Echte Begeisterung
Als ich das Programm Anfang 2018 besuchte, begann gerade die zweite dreitägige Kurseinheit. Wir bekamen die Gelegenheit mit einigen Student*innen zu sprechen, um zu erfahren, wie der Besuch der Schule ihr Leben verändert hatte. Als der Kurs begann, war ich überwältigt von der unglaublichen Begeisterung und Energie, die mir in dem heißen, feuchten Raum entgegenschlug. Die Schüler – alle im Alter von Mitte zwanzig bis Mitte fünfzig – konnten es kaum erwarten, aufzustehen und mir ihre Geschichten zu erzählen.

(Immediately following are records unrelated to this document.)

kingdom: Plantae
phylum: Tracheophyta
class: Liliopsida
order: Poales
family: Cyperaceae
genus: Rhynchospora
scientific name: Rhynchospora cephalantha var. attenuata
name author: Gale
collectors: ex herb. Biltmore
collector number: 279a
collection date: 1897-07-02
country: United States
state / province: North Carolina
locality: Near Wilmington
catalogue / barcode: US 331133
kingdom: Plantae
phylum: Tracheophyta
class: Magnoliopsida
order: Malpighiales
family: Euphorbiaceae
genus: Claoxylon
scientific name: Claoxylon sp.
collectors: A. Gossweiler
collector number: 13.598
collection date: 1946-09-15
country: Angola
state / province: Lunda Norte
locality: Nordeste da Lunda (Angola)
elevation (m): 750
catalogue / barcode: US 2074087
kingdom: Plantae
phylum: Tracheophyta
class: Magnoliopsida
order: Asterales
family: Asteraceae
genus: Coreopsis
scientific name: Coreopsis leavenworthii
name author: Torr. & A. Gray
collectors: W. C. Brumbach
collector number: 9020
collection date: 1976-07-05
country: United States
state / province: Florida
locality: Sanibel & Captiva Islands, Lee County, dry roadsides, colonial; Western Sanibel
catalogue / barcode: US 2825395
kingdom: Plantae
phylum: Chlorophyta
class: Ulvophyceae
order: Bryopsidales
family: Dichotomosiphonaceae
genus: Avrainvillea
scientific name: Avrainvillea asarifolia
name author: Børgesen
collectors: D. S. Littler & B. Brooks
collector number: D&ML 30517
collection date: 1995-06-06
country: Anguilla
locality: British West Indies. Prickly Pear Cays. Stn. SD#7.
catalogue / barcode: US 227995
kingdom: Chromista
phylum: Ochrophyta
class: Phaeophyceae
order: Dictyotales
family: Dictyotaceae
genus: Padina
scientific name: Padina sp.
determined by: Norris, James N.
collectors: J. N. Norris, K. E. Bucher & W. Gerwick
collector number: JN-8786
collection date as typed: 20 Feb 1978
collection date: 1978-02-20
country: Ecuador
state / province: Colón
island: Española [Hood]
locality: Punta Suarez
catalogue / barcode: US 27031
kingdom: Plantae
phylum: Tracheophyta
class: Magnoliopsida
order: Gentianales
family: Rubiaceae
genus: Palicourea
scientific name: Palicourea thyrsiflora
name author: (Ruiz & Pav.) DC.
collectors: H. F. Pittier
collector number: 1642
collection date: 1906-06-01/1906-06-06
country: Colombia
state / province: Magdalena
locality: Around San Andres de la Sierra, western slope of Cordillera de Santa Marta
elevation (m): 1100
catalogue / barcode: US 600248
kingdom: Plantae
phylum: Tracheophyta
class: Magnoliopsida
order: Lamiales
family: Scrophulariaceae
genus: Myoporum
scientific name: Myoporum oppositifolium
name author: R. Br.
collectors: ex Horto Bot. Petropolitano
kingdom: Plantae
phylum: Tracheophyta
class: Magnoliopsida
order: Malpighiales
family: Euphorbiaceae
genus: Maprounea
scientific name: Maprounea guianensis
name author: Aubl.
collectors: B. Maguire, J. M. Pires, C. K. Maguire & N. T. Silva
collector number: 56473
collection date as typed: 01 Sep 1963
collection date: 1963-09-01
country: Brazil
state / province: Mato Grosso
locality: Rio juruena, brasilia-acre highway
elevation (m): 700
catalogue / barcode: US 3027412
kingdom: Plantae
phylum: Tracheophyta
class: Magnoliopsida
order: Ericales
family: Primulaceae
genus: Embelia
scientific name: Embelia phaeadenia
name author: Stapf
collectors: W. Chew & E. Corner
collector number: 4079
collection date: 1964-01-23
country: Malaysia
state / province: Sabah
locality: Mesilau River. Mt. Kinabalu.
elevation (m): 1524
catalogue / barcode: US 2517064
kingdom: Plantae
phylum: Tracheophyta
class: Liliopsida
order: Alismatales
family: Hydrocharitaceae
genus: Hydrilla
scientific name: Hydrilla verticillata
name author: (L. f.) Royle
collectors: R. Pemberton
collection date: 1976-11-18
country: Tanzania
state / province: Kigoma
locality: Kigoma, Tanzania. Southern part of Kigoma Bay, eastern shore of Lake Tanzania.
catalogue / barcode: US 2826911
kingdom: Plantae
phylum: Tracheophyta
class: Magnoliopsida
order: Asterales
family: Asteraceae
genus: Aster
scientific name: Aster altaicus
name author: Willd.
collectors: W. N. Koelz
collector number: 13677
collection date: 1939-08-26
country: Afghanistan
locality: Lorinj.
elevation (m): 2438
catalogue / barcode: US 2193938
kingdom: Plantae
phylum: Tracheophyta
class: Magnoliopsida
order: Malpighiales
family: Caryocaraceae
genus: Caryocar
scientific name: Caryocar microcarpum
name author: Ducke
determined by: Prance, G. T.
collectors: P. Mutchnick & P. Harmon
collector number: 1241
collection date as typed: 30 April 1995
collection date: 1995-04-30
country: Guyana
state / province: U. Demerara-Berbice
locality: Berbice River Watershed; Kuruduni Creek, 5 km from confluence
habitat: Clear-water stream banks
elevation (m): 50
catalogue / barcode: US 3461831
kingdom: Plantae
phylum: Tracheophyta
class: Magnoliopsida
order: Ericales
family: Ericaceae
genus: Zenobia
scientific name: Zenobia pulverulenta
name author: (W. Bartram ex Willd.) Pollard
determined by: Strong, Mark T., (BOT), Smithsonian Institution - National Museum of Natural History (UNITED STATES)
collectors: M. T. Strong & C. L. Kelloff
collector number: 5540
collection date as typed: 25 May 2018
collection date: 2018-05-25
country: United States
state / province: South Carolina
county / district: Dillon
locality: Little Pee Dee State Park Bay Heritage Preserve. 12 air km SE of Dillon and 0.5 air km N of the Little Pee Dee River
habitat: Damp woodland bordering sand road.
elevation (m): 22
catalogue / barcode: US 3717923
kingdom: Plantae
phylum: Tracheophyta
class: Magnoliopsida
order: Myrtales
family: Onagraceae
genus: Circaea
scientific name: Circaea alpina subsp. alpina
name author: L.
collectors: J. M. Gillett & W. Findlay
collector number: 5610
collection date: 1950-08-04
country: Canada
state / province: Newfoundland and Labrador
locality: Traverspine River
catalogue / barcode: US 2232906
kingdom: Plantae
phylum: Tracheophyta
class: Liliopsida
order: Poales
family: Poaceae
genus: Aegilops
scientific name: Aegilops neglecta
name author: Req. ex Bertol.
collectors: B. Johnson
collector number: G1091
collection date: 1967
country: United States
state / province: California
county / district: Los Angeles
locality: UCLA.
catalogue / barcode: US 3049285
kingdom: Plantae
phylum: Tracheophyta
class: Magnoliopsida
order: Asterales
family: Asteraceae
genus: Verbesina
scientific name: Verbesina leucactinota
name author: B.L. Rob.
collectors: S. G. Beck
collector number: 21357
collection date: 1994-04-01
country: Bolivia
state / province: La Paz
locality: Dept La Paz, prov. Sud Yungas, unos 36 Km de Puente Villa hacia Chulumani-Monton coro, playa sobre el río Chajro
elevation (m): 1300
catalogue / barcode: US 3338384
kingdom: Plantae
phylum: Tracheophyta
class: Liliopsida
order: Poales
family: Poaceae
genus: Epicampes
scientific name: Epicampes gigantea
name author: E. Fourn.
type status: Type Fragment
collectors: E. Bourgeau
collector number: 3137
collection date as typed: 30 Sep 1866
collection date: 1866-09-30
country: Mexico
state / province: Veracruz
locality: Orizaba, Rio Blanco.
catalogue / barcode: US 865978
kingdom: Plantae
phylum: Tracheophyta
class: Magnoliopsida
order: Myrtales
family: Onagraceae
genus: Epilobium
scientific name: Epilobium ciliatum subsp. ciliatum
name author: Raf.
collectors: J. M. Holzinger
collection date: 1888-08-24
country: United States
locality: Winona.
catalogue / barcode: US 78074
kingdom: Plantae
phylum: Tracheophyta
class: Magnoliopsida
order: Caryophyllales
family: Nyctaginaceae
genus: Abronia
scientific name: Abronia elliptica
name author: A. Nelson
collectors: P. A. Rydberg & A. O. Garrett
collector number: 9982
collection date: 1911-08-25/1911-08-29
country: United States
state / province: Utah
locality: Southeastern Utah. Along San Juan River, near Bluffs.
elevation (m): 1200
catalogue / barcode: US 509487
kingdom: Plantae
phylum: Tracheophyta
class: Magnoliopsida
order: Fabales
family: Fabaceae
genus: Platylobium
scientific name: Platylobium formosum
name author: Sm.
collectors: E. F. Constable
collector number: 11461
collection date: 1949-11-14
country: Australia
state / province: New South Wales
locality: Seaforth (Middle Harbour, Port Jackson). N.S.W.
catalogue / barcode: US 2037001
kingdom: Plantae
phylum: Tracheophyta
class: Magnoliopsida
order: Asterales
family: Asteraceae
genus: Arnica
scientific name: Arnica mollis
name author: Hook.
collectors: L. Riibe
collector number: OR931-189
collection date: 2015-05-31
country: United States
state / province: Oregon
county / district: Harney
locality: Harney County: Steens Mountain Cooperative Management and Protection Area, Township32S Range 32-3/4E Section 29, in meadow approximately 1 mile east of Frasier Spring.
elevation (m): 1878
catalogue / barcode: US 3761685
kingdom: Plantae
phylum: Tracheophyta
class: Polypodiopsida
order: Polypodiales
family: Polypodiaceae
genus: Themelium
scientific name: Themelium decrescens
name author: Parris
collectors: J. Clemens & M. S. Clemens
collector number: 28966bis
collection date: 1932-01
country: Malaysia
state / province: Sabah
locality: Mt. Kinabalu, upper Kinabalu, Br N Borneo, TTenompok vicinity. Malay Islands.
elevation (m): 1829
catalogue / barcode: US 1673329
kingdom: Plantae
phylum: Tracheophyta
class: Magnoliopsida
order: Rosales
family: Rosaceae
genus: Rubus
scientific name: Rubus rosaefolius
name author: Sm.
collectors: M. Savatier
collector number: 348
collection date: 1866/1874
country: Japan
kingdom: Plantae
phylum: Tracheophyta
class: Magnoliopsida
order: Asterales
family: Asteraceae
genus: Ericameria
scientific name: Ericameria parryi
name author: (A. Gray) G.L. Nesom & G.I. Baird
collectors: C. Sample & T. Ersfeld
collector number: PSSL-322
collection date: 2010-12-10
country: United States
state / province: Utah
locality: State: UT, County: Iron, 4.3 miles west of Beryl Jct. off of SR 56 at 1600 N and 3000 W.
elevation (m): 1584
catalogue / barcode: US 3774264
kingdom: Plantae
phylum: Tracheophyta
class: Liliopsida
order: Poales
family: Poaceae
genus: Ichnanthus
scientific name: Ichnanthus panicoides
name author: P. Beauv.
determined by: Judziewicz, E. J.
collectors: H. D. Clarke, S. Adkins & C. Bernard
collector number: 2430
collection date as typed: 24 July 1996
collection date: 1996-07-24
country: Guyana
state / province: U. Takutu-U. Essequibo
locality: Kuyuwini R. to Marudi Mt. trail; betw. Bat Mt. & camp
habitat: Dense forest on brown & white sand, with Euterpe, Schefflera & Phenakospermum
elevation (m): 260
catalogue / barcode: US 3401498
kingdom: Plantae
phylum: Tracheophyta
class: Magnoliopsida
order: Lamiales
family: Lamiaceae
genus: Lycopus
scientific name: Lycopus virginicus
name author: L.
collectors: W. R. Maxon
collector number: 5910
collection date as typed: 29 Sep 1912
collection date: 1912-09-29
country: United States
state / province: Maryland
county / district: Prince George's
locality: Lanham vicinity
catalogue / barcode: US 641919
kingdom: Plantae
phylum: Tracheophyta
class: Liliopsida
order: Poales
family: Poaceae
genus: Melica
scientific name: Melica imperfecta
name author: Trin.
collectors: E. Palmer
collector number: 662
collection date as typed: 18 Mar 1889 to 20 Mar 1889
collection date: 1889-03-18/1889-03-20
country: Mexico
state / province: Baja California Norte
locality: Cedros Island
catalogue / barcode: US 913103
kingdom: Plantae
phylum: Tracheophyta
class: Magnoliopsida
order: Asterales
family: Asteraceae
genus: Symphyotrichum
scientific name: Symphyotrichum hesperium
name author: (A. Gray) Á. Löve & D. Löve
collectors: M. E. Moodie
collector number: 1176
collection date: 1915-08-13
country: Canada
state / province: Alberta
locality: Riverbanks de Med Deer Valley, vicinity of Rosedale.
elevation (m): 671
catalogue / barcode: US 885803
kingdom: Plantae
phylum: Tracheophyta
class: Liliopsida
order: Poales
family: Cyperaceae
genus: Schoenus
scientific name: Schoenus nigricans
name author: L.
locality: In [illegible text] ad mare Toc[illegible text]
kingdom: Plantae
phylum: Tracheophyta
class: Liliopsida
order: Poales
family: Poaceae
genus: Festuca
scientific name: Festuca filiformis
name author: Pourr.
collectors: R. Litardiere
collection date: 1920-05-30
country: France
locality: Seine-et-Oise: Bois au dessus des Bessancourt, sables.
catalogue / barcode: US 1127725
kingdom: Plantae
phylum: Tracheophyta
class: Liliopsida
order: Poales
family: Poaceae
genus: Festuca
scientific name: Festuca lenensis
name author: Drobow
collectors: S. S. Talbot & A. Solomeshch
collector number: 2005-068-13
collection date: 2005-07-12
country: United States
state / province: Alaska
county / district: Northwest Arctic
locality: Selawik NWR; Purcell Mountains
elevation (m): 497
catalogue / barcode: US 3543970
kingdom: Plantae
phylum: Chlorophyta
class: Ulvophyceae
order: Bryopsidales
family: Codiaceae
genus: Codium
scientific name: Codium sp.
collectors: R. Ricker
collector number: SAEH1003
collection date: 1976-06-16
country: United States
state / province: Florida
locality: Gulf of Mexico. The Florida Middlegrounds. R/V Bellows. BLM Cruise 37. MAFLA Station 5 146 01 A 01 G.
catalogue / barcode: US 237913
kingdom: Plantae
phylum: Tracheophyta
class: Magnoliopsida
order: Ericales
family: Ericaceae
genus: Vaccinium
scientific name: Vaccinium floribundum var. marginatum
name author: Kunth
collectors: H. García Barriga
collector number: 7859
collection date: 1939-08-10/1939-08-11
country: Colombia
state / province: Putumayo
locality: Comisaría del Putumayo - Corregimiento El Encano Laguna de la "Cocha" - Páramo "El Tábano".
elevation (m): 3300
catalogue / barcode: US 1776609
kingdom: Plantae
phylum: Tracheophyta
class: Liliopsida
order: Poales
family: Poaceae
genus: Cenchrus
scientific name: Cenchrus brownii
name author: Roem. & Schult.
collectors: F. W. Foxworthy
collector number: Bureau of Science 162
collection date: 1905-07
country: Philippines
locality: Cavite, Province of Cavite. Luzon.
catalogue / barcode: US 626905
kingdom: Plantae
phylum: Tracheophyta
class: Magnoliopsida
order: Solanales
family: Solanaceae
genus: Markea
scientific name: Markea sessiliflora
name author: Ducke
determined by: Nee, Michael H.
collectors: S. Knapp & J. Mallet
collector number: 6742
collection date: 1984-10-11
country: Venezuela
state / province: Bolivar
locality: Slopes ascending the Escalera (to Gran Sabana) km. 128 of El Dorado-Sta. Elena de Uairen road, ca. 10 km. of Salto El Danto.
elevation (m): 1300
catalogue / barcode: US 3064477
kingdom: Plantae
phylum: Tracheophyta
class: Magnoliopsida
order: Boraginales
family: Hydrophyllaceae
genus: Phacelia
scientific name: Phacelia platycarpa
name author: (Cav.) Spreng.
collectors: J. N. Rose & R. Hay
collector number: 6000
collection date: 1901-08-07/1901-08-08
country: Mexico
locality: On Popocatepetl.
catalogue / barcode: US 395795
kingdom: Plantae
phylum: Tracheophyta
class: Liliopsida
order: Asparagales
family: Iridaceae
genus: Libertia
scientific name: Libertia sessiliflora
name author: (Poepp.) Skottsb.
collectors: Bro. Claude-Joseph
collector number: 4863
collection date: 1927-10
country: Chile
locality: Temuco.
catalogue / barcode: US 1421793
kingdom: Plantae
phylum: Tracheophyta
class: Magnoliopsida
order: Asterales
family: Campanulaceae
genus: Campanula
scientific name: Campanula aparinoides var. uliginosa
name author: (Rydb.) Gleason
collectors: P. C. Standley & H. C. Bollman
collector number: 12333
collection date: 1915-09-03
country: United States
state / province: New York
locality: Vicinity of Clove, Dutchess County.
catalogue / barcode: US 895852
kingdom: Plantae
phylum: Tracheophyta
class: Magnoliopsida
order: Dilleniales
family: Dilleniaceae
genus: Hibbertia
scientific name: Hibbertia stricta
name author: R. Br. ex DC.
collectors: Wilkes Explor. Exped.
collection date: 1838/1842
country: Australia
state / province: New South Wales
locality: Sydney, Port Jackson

Zum Beispiel fühlte sich Madeline, eine 40-jährige Kakaobäuerin mit drei Kindern, nach dem Kurs so sehr gestärkt, dass sie ihre Angst, vor vielen Menschen zu sprechen, besiegte. Sie stellte sich bei einem Treffen der Kooperative vor die anderen Mitglieder und sprach über die Bedeutung von Frauenförderung. Die Genossenschaft erkannte sofort ihre Leidenschaft für das Thema, ernannte sie daraufhin zur Gender-Beauftragten ihrer Gemeinschaft und gab ihr so die Möglichkeit, das Thema weiter voranzutreiben.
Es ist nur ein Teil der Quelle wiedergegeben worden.